この記事は7月6日に、NUS Newsに初掲載されました。
シンガポール国立大学(NUS)は7月6日、同大学のがん科学研究所(CSI Singapore)の研究者らが、DNA上の特定領域に集まり、協調して働くタンパク質群を特定するとともに、その存在量を測定できる新手法「qChIP-MS」を開発したと発表した。研究成果は学術誌Nature Communicationsに掲載された。
細胞内のDNAは、クロマチンという構造に収納される。クロマチンは、遺伝子のオン・オフを決めるほか、ゲノムを損傷から守り、細胞のストレス応答にも影響する。その制御異常は、がんや老化と関連する。従来技術は一度に1種類のタンパク質を調べるため、ゲノムの特定位置で協調するタンパク質ネットワーク全体を捉えることは難しかった。
研究チームは、クロマチン免疫沈降法(ChIP)と質量分析法(MS)を一つの解析手順に統合した。qChIP-MSでは、選択したクロマチン領域を濃縮し、そこに結合するタンパク質を特定すると同時に、それぞれの存在量を測定できる。チームは、染色体末端を保護し、老化やがんに関わるテロメアで検証した。その結果、既知のテロメア関連タンパク質を正しく特定し、組織や特定のゲノム領域を含む多様な生物試料に適用できることを示した。また、解析手順を比較・評価し、クロマチン研究で長年の課題だった偽陽性を減らす方法も開発した。
筆頭著者のヨン・ワイ・カン(Yong Wai Khang)博士は「DNAは、単一のタンパク質が単独で働くことで制御されているのではありません。多くのタンパク質が、協調した複合体として働いています。私たちは、ゲノムの特定領域に存在する全ての関係者を捉える実用的な方法を開発したいと考えました」と述べた。

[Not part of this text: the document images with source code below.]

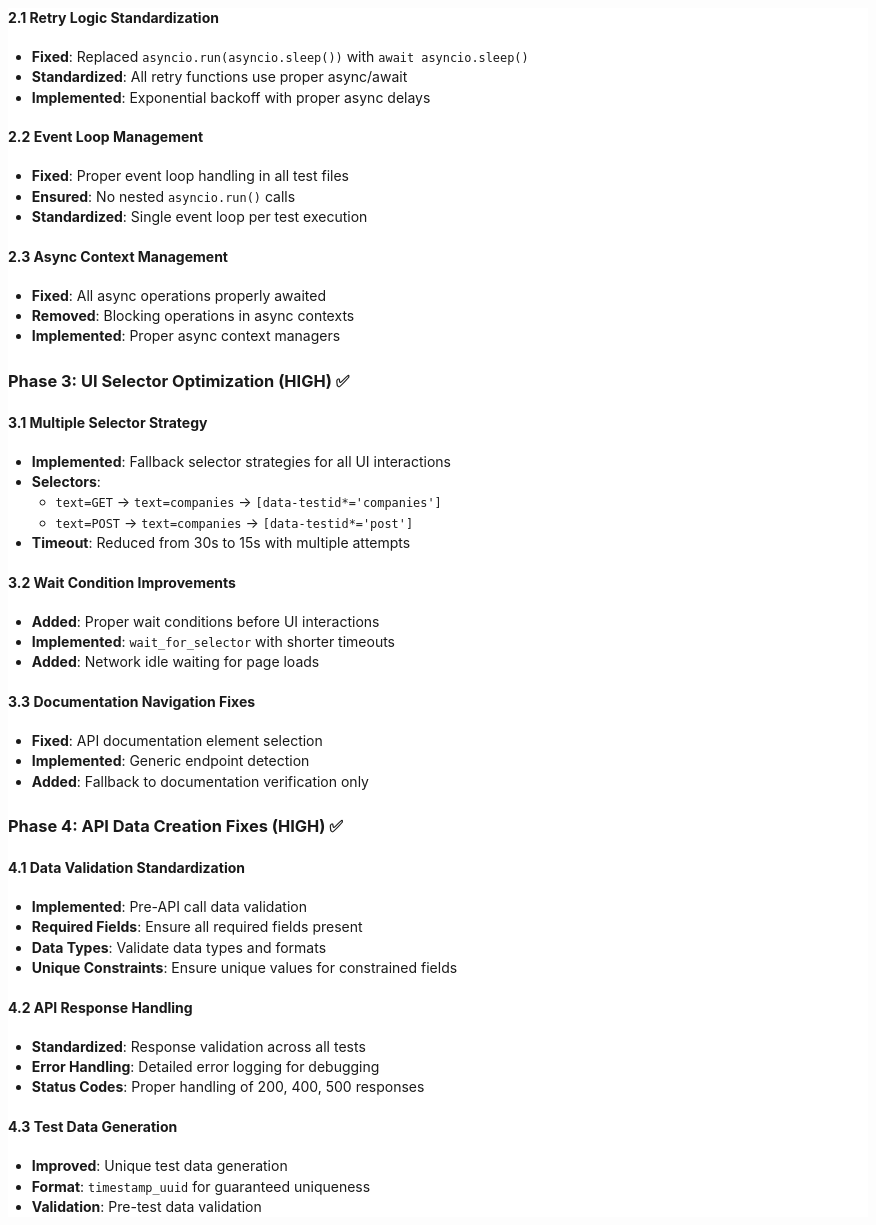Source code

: #### **2.1 Retry Logic Standardization**
- **Fixed**: Replaced `asyncio.run(asyncio.sleep())` with `await asyncio.sleep()`
- **Standardized**: All retry functions use proper async/await
- **Implemented**: Exponential backoff with proper async delays

#### **2.2 Event Loop Management**
- **Fixed**: Proper event loop handling in all test files
- **Ensured**: No nested `asyncio.run()` calls
- **Standardized**: Single event loop per test execution

#### **2.3 Async Context Management**
- **Fixed**: All async operations properly awaited
- **Removed**: Blocking operations in async contexts
- **Implemented**: Proper async context managers

### **Phase 3: UI Selector Optimization (HIGH) ✅**

#### **3.1 Multiple Selector Strategy**
- **Implemented**: Fallback selector strategies for all UI interactions
- **Selectors**:
  - `text=GET` → `text=companies` → `[data-testid*='companies']`
  - `text=POST` → `text=companies` → `[data-testid*='post']`
- **Timeout**: Reduced from 30s to 15s with multiple attempts

#### **3.2 Wait Condition Improvements**
- **Added**: Proper wait conditions before UI interactions
- **Implemented**: `wait_for_selector` with shorter timeouts
- **Added**: Network idle waiting for page loads

#### **3.3 Documentation Navigation Fixes**
- **Fixed**: API documentation element selection
- **Implemented**: Generic endpoint detection
- **Added**: Fallback to documentation verification only

### **Phase 4: API Data Creation Fixes (HIGH) ✅**

#### **4.1 Data Validation Standardization**
- **Implemented**: Pre-API call data validation
- **Required Fields**: Ensure all required fields present
- **Data Types**: Validate data types and formats
- **Unique Constraints**: Ensure unique values for constrained fields

#### **4.2 API Response Handling**
- **Standardized**: Response validation across all tests
- **Error Handling**: Detailed error logging for debugging
- **Status Codes**: Proper handling of 200, 400, 500 responses

#### **4.3 Test Data Generation**
- **Improved**: Unique test data generation
- **Format**: `timestamp_uuid` for guaranteed uniqueness
- **Validation**: Pre-test data validation
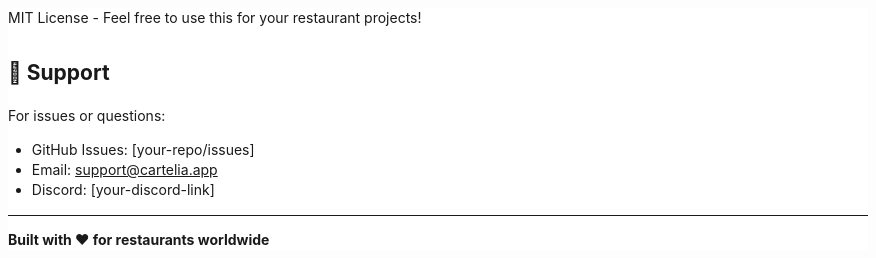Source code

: MIT License - Feel free to use this for your restaurant projects!

## 🤝 Support

For issues or questions:
- GitHub Issues: [your-repo/issues]
- Email: support@cartelia.app
- Discord: [your-discord-link]

---

**Built with ❤️ for restaurants worldwide**

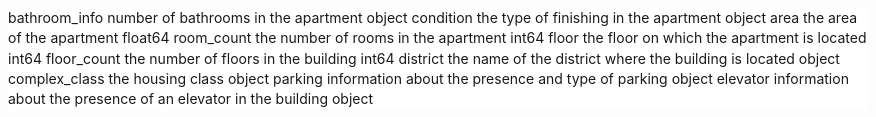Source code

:    <tr>
    <td>bathroom_info</td>
    <td>number of bathrooms in the apartment</td>
    <td>object</td>
  </tr>
    
   <tr>
    <td>condition</td>
    <td>the type of finishing in the apartment</td>
    <td>object</td>
  </tr> 
   
   <tr>
    <td>area</td>
    <td>the area of the apartment</td>
    <td>float64</td>
  </tr>  
    
   <tr>
    <td>room_count</td>
    <td>the number of rooms in the apartment</td>
    <td>int64</td>
  </tr>  
    
   <tr>
    <td>floor</td>
    <td>the floor on which the apartment is located</td>
    <td>int64</td>
  </tr> 
    
   <tr>
    <td>floor_count</td>
    <td>the number of floors in the building</td>
    <td>int64</td>
  </tr> 
    
  <tr>
    <td>district</td>
    <td>the name of the district where the building is located</td>
    <td>object</td>
  </tr> 

   <tr>
    <td>complex_class</td>
    <td>the housing class</td>
    <td>object</td>
  </tr> 
    
   <tr>
    <td>parking</td>
    <td>information about the presence and type of parking</td>
    <td>object</td>
  </tr> 
    
   <tr>
    <td>elevator</td>
    <td>information about the presence of an elevator in the building</td>
    <td>object</td>
  </tr> 
    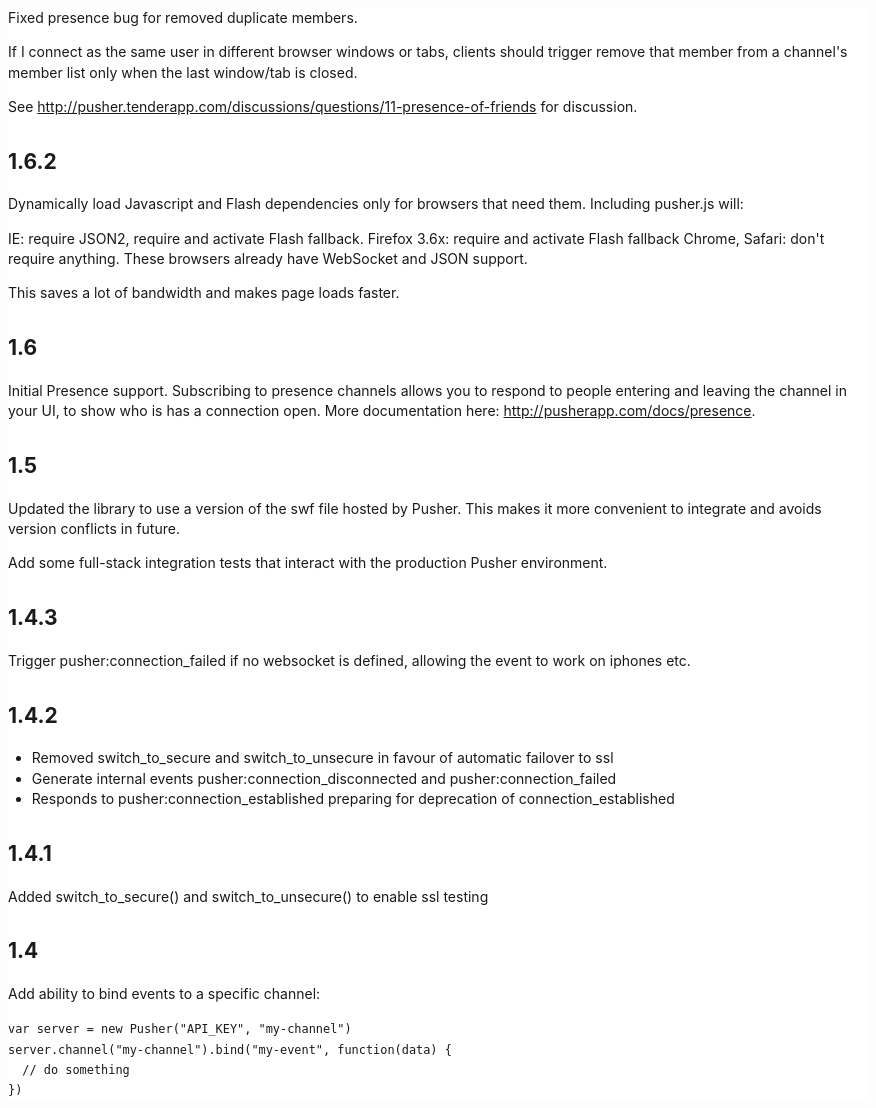 Fixed presence bug for removed duplicate members.

If I connect as the same user in different browser windows or tabs, clients should trigger remove that member from a channel's member list only when the last window/tab is closed.

See http://pusher.tenderapp.com/discussions/questions/11-presence-of-friends for discussion.

## 1.6.2

Dynamically load Javascript and Flash dependencies only for browsers that need them. Including pusher.js will:

IE: require JSON2, require and activate Flash fallback.
Firefox 3.6x: require and activate Flash fallback
Chrome, Safari: don't require anything. These browsers already have WebSocket and JSON support.

This saves a lot of bandwidth and makes page loads faster.

## 1.6

Initial Presence support. Subscribing to presence channels allows you to respond to people entering and leaving the channel in your UI, to show who is has a connection open. More documentation here: http://pusherapp.com/docs/presence.

## 1.5

Updated the library to use a version of the swf file hosted by Pusher. This makes it more convenient to integrate and avoids version conflicts in future.

Add some full-stack integration tests that interact with the production Pusher environment.

## 1.4.3

Trigger pusher:connection\_failed if no websocket is defined, allowing the event to work on iphones etc.

## 1.4.2

 * Removed switch\_to\_secure and switch\_to\_unsecure in favour of automatic failover to ssl
 * Generate internal events pusher:connection\_disconnected and pusher:connection\_failed
 * Responds to pusher:connection\_established preparing for deprecation of connection\_established

## 1.4.1

Added switch\_to\_secure() and switch\_to\_unsecure() to enable ssl testing

## 1.4

Add ability to bind events to a specific channel:

    var server = new Pusher("API_KEY", "my-channel")
    server.channel("my-channel").bind("my-event", function(data) {
      // do something
    })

チームは既にqChIP-MSを用い、一部のがんで働く、テロメラーゼに依存しないテロメア伸長機構「Alternative lengthening of Telomeres (ALT)」に伴うクロマチン変化を調べている。今後は、より少量の試料や、限定されたゲノム領域にも適用できるよう感度を高める。責任著者でCSI Singapore主任研究員のデニス・カッパイ(Dennis Kappei)助教授は「基礎生物学や、がんなどの疾患を研究する科学者にとって、有用な研究手段になることを期待しています」と語った。